- Namak Avaran Location within Iran
- Coordinates: 36°41′08″N 49°32′38″E﻿ / ﻿36.68556°N 49.54389°E
- Country: Iran
- Province: Gilan
- County: Rudbar
- District: Lowshan
- Rural District: Jamalabad

Population (2016)
- • Total: 90
- Time zone: UTC+3:30 (IRST)

= Namak Avaran =

Village in Gilan province, Iran

Namak Avaran (نمک آوران) (Note: Also romanized as Namak Āvarān) is a village in Jamalabad Rural District of Lowshan District in Rudbar County, Gilan province, Iran.

==Demographics==
===Population===
At the 1986 census, Namak Avaran had a population of 165 people in 28 households, of whom 67 people were educated. The village had tap water and an elementary school, but did not have electricity. The village's outside connection was through a gravel road. The village gained connection to the gas network in 2021.

At the time of the 2006 National Census, the village's population was below the reporting threshold, when it was in Kalashtar Rural District of the Central District.

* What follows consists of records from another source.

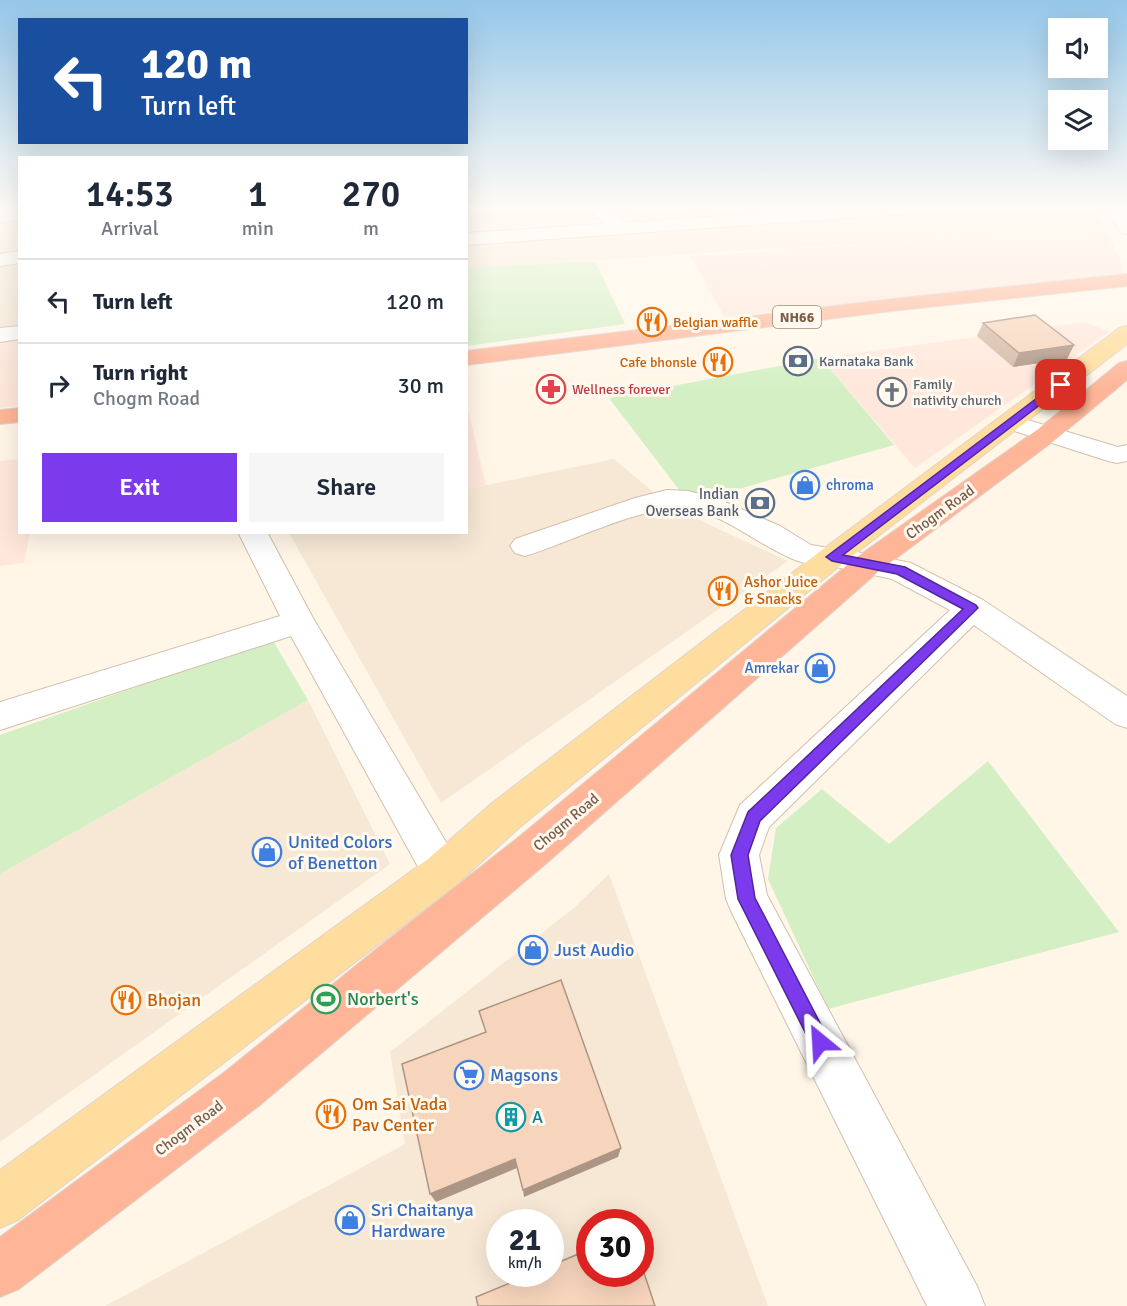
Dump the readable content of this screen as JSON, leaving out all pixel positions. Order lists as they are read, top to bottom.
{
  "streets": {
    "highway": ["NH66", "Chogm Road"]
  },
  "places": {
    "restaurant": [
      "Belgian waffle",
      "Cafe bhonsle",
      "Ashor Juice & Snacks",
      "Bhojan",
      "Om Sai Vada Pav Center"
    ],
    "bank": ["Karnataka Bank", "Indian Overseas Bank"],
    "pharmacy": ["Wellness forever"],
    "church": ["Family nativity church"],
    "shop": [
      "chroma",
      "Amrekar",
      "United Colors of Benetton",
      "Just Audio",
      "Sri Chaitanya Hardware"
    ],
    "sports": ["Norbert's"],
    "supermarket": ["Magsons"],
    "building": ["A"]
  },
  "page": {
    "turn": ["120 m", "Turn left"],
    "eta": [
      "14:53",
      "Arrival",
      "1",
      "min",
      "270",
      "m"
    ],
    "list": [
      {
        "name": "Turn left",
        "value": "120 m"
      },
      {
        "name": "Turn right",
        "note": "Chogm Road",
        "value": "30 m"
      }
    ],
    "buttons": ["Exit", "Share"],
    "speed": "21 km/h",
    "limit": "30"
  }
}
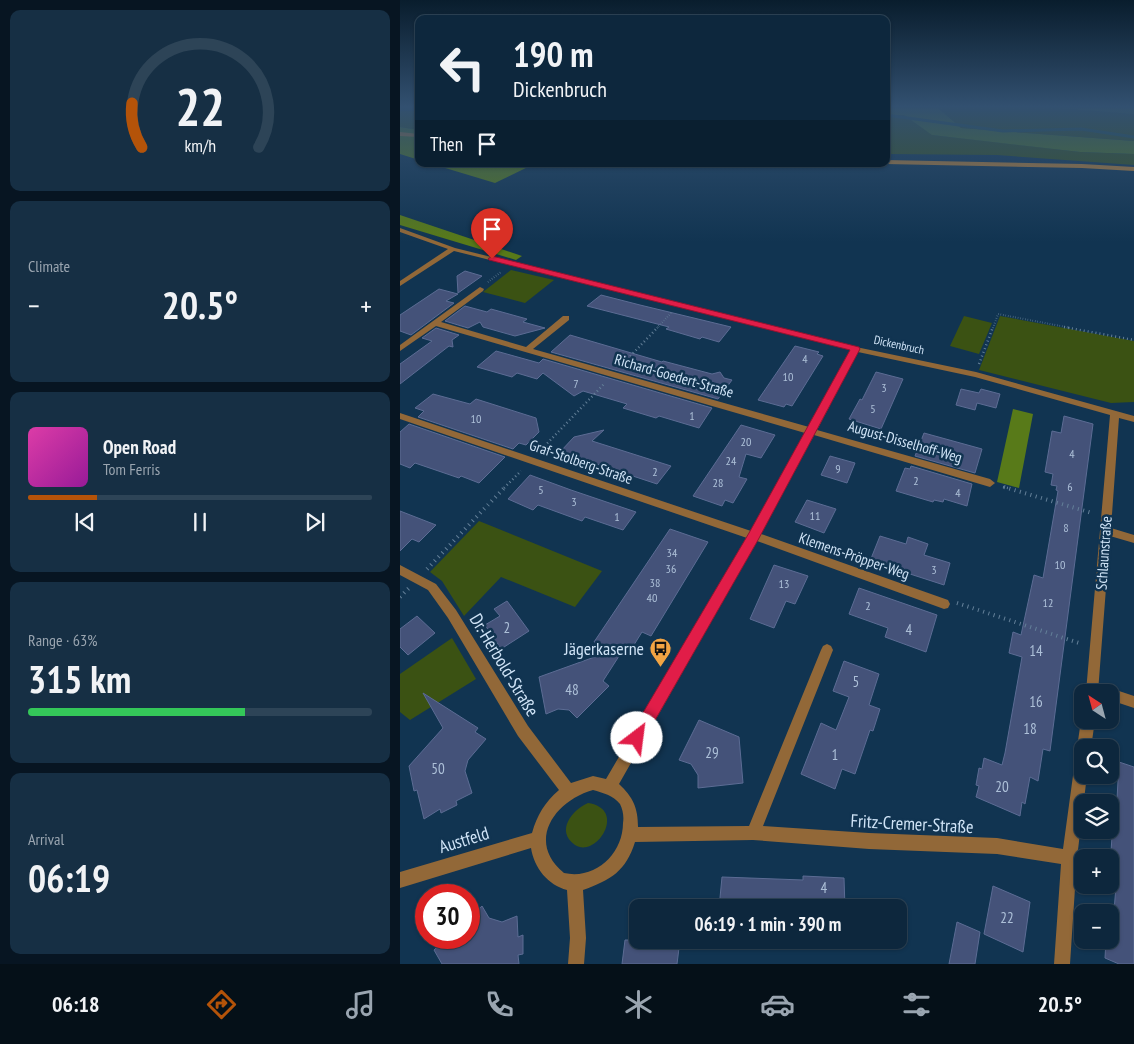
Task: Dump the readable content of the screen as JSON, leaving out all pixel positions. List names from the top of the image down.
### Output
{
  "streets": {
    "street": [
      "Dickenbruch",
      "Richard-Goedert-Straße",
      "August-Disselhoff-Weg",
      "Graf-Stolberg-Straße",
      "Schlaunstraße",
      "Klemens-Pröpper-Weg",
      "Dr.-Herbold-Straße",
      "Fritz-Cremer-Straße",
      "Austfeld"
    ]
  },
  "crossings": [
    ["Dickenbruch", "Schlaunstraße"],
    ["Richard-Goedert-Straße", "August-Disselhoff-Weg"],
    ["Graf-Stolberg-Straße", "Klemens-Pröpper-Weg"],
    ["Dr.-Herbold-Straße", "Fritz-Cremer-Straße"],
    ["Dr.-Herbold-Straße", "Austfeld"],
    ["Fritz-Cremer-Straße", "Austfeld"]
  ],
  "places": {
    "bus stop": ["Jägerkaserne"]
  },
  "house_numbers": [
    "4",
    "10",
    "7",
    "3",
    "5",
    "1",
    "10",
    "20",
    "4",
    "24",
    "9",
    "2",
    "2",
    "28",
    "6",
    "5",
    "4",
    "3",
    "11",
    "1",
    "8",
    "34",
    "10",
    "36",
    "3",
    "38",
    "13",
    "40",
    "12",
    "2",
    "2",
    "4",
    "14",
    "5",
    "48",
    "16",
    "18",
    "29",
    "1",
    "50",
    "20",
    "4",
    "22"
  ],
  "north": "top left",
  "page": {
    "turn": ["190 m", "Dickenbruch"],
    "then": "Then",
    "tile": [
      "Climate",
      ["Range · 63%", "315 km"],
      ["Arrival", "06:19"]
    ],
    "heat": ["−", "20.5°", "+"],
    "song": ["Open Road", "Tom Ferris"],
    "map_buttons": ["+", "−"],
    "limit": "30",
    "trip": "06:19 · 1 min · 390 m",
    "tabs": ["06:18", "20.5°"],
    "gauge": ["22", "km/h"]
  }
}
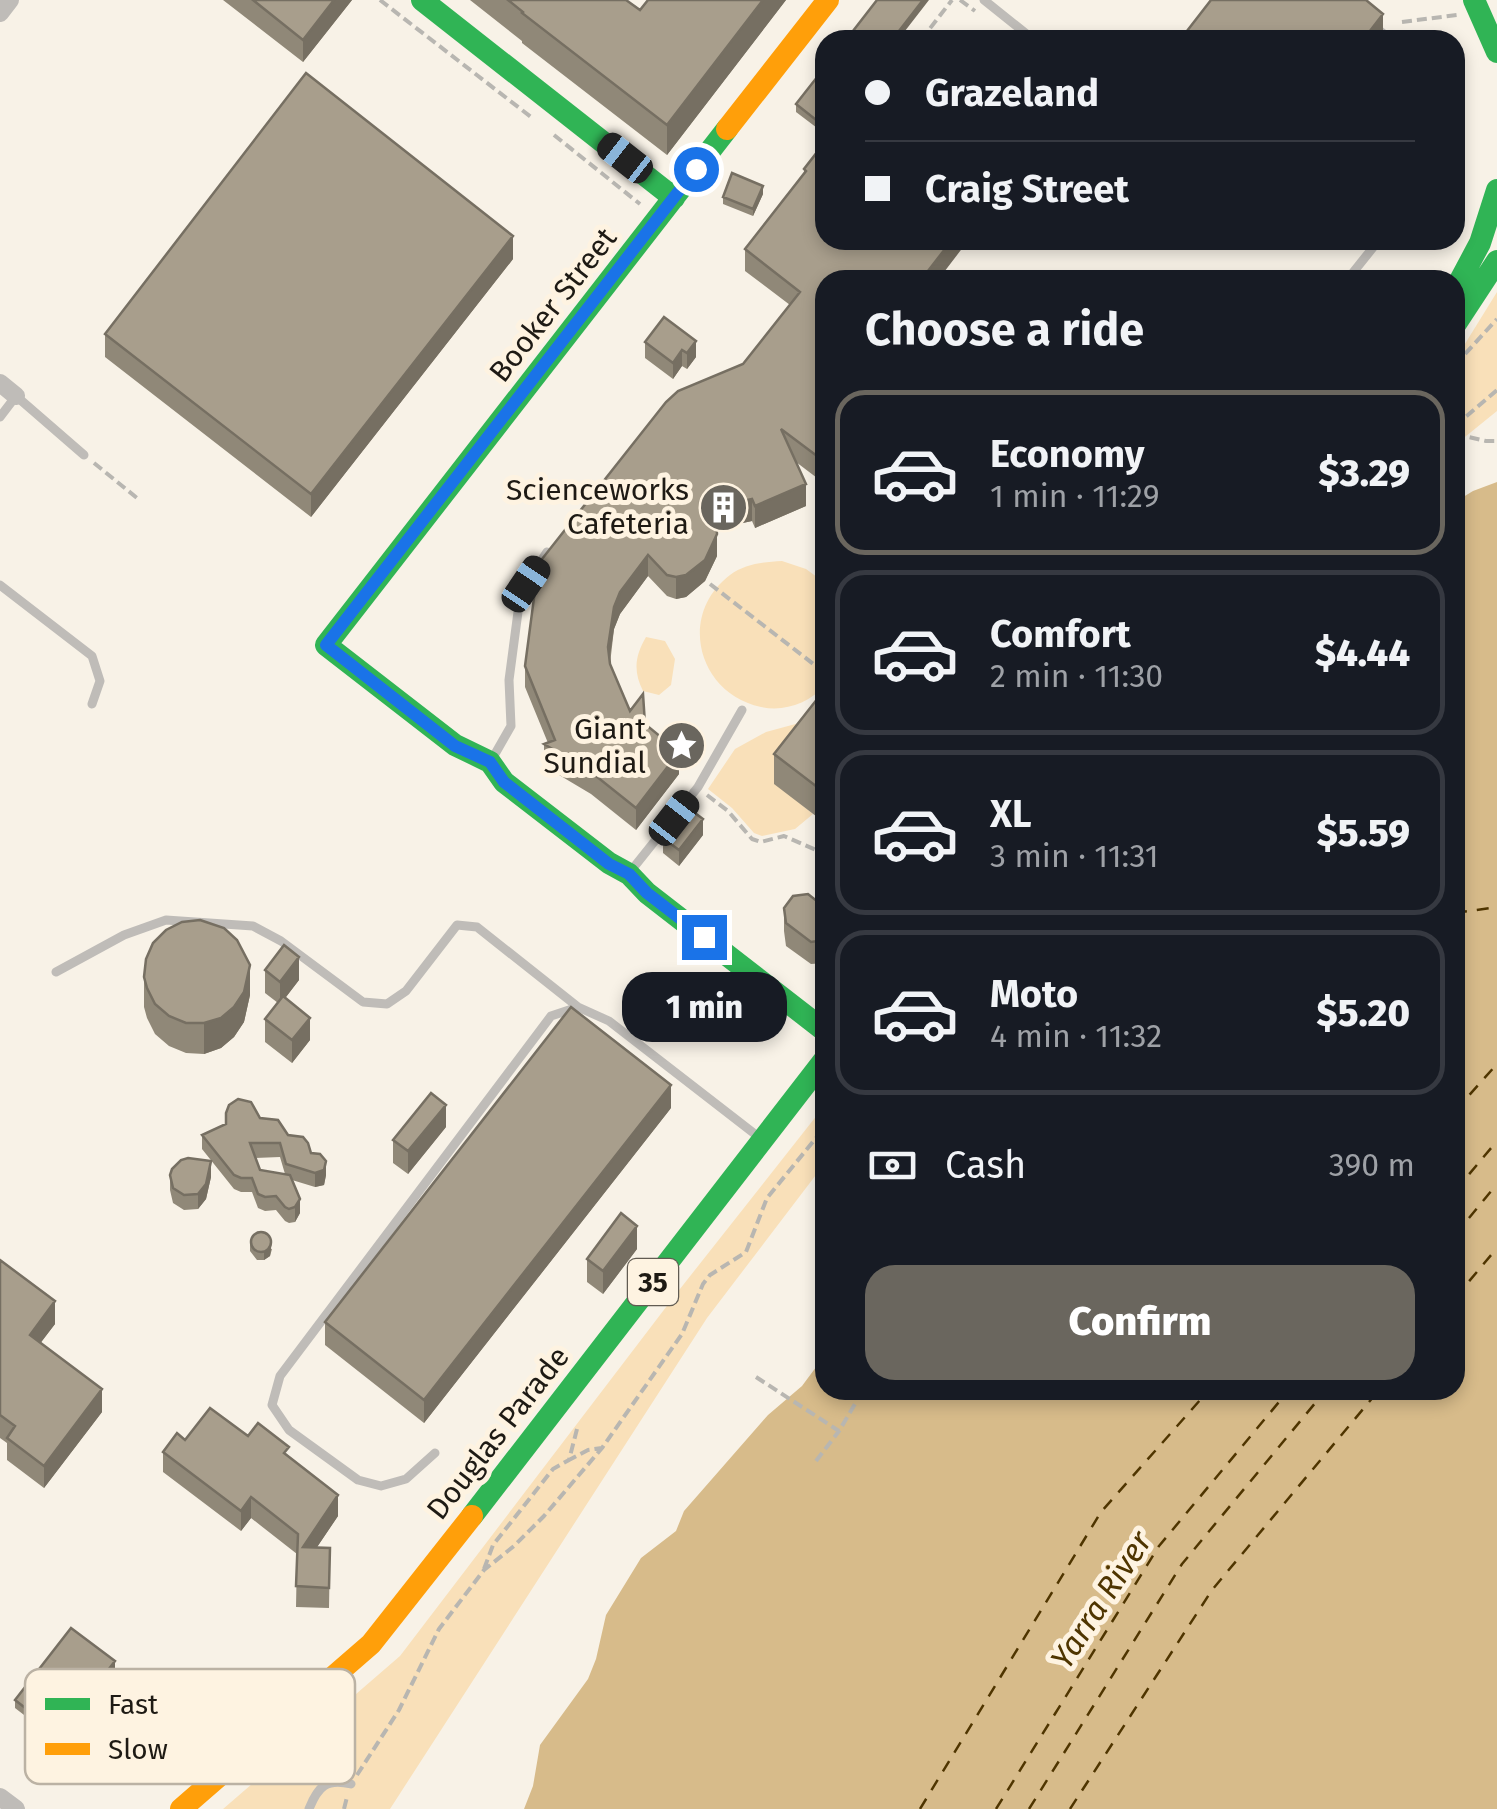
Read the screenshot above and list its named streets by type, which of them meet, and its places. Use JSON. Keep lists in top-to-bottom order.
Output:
{
  "streets": {
    "street": ["Booker Street", "35", "Douglas Parade"]
  },
  "water": ["Yarra River"],
  "places": {
    "building": ["Scienceworks Cafeteria"],
    "place": ["Giant Sundial"]
  },
  "legend": ["Fast", "Slow"],
  "page": {
    "banner": ["Grazeland", "Craig Street"],
    "heading": "Choose a ride",
    "list": [
      {
        "name": "Economy",
        "note": "1 min · 11:29",
        "value": "$3.29"
      },
      {
        "name": "Comfort",
        "note": "2 min · 11:30",
        "value": "$4.44"
      },
      {
        "name": "XL",
        "note": "3 min · 11:31",
        "value": "$5.59"
      },
      {
        "name": "Moto",
        "note": "4 min · 11:32",
        "value": "$5.20"
      }
    ],
    "bubble": "1 min",
    "pay": ["Cash", "390 m"],
    "buttons": "Confirm"
  }
}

The village did not appear in the following census of 2011. The 2016 census measured the population of the village as 90 people in 31 households.

In 2024, 12 villages and the city of Lowshan were separated from the district in the formation of Lowshan District, and Namak Avaran was transferred to Jamalabad Rural District created in the new district.